Supplied text:
7.3.3 Summary statistics for each sample

Notice that the different samples are indexed using the new variable replicate. We can use this to get the proportion of marijuana triers in each sample using the old group_by routine. We will tell R to remember these sample proportions under the name sample_props_mari_size5:

sample_props_mari_size5 <- samples_size5 %>%
    group_by(replicate) %>%
    summarize(stat = mean(Marijuana == "Yes"))

Notice that the proportions calculated from each sample will tend to vary. We can visualize this using a histogram:

sample_props_mari_size5 %>%
    ggplot(aes(x = stat)) +
    geom_histogram(aes(y = ..density..), binwidth = 0.2)

7.3.4 Approximating with a normal distribution

To see whether we can approximate this sampling distribution with a normal distribution, we need to find the mean and standard deviation. Recall, that the standard deviation of a sampling distribution has a special name: the standard error (SE).

Exercise 7.5 First, run this chunk of code so that you’ll have your own sampling distribution to work with (this is just what we ran prior to this exercise):

samples_size5 <- nhanes %>%
    rep_slice_sample(n = 5, reps = 1000)

sample_props_mari_size5 <- samples_size5 %>%
    group_by(replicate) %>%
    summarize(stat = mean(Marijuana == "Yes"))

You should see sample_props_mari_size5 in your R environment. This contains 1000 proportions from 1000 samples of size 5 from the NHANES population.

Now, just like we did above for hours of sleep, play around with different mean and sd settings in the final line of the following chunk until you find a normal distribution that seems to be a good “fit” to the distribution of sample proportions.

Data under study:

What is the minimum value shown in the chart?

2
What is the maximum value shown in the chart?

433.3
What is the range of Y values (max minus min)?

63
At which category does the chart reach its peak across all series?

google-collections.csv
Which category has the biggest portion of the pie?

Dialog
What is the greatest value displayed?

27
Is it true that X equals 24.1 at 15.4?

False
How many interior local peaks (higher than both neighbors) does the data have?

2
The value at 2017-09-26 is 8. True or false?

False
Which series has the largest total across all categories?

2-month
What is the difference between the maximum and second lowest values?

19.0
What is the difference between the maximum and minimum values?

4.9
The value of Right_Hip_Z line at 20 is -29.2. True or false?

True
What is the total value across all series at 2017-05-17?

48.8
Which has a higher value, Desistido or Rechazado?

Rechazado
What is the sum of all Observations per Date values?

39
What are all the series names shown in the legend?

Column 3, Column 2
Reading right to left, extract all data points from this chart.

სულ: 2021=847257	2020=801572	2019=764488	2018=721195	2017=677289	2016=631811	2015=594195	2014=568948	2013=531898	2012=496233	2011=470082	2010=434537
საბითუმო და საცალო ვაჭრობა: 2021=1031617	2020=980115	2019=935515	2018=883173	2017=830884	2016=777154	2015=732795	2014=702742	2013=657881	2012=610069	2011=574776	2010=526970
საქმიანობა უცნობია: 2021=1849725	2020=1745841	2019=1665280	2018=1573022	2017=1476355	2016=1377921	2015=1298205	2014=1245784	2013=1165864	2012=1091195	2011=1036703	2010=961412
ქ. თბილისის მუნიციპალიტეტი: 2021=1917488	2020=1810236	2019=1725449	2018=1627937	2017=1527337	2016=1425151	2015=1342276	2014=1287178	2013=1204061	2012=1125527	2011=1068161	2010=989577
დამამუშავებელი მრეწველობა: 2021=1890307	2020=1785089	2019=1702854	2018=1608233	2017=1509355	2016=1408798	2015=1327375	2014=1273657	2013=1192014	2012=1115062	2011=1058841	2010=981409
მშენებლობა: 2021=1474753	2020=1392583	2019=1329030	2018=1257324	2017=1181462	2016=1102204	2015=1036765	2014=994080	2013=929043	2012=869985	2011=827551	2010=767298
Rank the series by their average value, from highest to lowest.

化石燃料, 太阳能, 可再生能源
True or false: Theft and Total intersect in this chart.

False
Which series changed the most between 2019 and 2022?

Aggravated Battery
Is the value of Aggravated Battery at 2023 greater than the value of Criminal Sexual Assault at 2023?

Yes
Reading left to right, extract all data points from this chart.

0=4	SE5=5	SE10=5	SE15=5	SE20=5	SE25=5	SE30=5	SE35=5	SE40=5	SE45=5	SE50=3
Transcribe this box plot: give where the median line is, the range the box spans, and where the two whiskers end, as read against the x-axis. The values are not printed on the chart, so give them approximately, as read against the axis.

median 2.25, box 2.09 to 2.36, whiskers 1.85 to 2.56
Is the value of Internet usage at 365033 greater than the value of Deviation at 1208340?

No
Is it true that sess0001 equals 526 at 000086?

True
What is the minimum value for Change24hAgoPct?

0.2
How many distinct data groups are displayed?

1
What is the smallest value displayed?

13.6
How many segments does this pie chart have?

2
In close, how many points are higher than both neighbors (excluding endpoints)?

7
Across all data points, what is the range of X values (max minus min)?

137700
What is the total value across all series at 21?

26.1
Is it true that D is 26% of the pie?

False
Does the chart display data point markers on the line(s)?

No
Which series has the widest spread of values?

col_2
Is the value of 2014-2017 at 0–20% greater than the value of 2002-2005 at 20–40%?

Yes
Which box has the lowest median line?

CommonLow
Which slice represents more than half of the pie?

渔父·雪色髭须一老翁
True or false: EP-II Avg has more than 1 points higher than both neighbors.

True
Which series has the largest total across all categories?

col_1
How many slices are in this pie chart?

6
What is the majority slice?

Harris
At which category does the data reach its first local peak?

Aim of the task:
Name each distinct R function called in the code of the sampling-distribution passage, listing each one only once.

Written solution:
group_by, summarize, mean, ggplot, aes, geom_histogram, rep_slice_sample